Robert Frederick and the Limits of Narration
Robert Frederick’s narration is clean and measured, appropriate for the register of philosophical prose. He does not attempt to dramatize or editorialize, which is the right approach for Bacon. The problem, again, is that Frederick can only read what he is given, and if the source text is a compromised translation, no amount of good delivery will resolve the underlying difficulty. The audiobook runs just over three hours, which is about right for material of this density, though the listening experience will depend heavily on your tolerance for archaic or stylistically ornate English prose.
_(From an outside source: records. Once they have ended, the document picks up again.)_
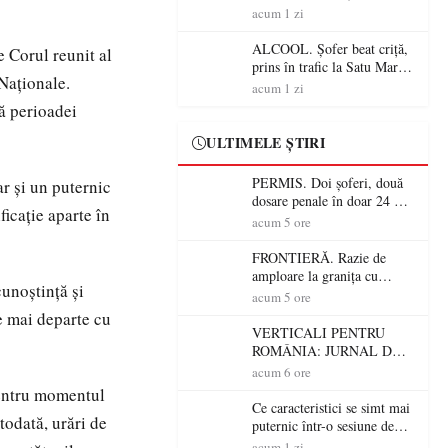
Mare! Polițiștii au dat sute
acum 1 zi
de amenzi și au lăsat 14
șoferi fără permis într-o
ALCOOL. Șofer beat criță,
e Corul reunit al
singură zi
prins în trafic la Satu Mare!
 Naționale.
Alcoolemie uriașă
acum 1 zi
descoperită de polițiști
că perioadei
ULTIMELE ȘTIRI
PERMIS. Doi șoferi, două
ar și un puternic
dosare penale în doar 24 de
ficație aparte în
ore la Petea! Unul avea
acum 5 ore
permisul suspendat, celălalt
nu a avut niciodată permis
FRONTIERĂ. Razie de
amploare la granița cu
cunoștință și
Ungaria! 800 de persoane și
acum 5 ore
peste 300 de mașini,
se mai departe cu
verificate
VERTICALI PENTRU
ROMÂNIA: JURNAL DE
CĂLĂTORIE FIJET
acum 6 ore
pentru momentul
Ce caracteristici se simt mai
todată, urări de
puternic într-o sesiune de
distracție la sloturi online:
acum 1 zi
Who Will Get the Most From This
Listeners with a prior interest in Bacon’s philosophical writings, or in Renaissance humanism more broadly, will find things to appreciate here despite the translation concerns. If you are approaching the text cold and want the clearest available English version of De Sapientia Veterum, you may be better served by seeking out the Spedding and Ellis edition in text form before deciding whether this production suits your needs. For a casual introduction to the idea that ancient myths encode philosophical wisdom, this works as a starting point, but with the caveat that you are getting one translator’s interpretation of Bacon’s Latin, and that translator may not have been the most reliable guide.
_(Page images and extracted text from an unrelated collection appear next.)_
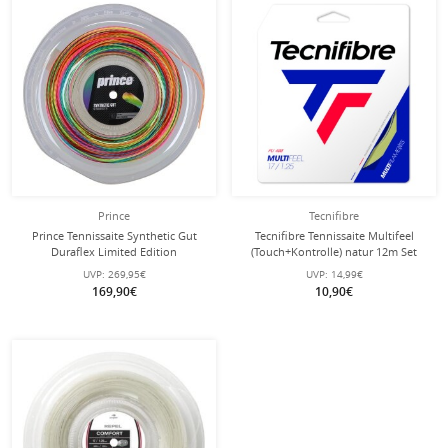
Prince
Tecnifibre
Prince Tennissaite Synthetic Gut
Tecnifibre Tennissaite Multifeel
Duraflex Limited Edition
(Touch+Kontrolle) natur 12m Set
(Allround+Haltbarkeit) bunt 200
UVP:
269,95€
UVP:
14,99€
Meter Rolle
169,90€
10,90€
Frequently Asked Questions
Is this production actually Francis Bacon’s De Sapientia Veterum, or a different work by a different author?
The metadata lists Neil Oliver as the author, but the synopsis clearly describes Francis Bacon’s 1609 philosophical fable collection. The listing appears to conflate the broadcaster Neil Oliver with the philosopher Francis Bacon. The text itself is Bacon’s, and De Sapientia Veterum is a distinct and well-known work in the history of philosophy.
Which translation does this audiobook use, and does it matter?
Multiple reviewers have raised serious concerns that the translation used is an ornate, outdated version that makes the text harder to follow than it needs to be. The Spedding and Ellis edition is generally considered the scholarly standard for Bacon in English and is available freely online. For a careful reading of this text, translation choice matters significantly.
Do you need to know the original myths before listening to benefit from Bacon’s interpretations?
Familiarity with the major Greek and Roman myths Bacon discusses (Prometheus, Pan, Orpheus, Daedalus, among others) helps considerably, as he does not retell them in full. He assumes you know the stories and proceeds directly to his philosophical readings. A basic grounding in classical mythology will make the fables much more accessible.
Is this a good introduction to Francis Bacon’s philosophy for someone new to his work?
It is not the most accessible entry point. Bacon’s Novum Organum or his Essays, both better served by modern translations, are usually recommended as first reads. De Sapientia Veterum is a more specialized and stylistically demanding work, better appreciated with some prior context for what Bacon was trying to accomplish in the history of ideas.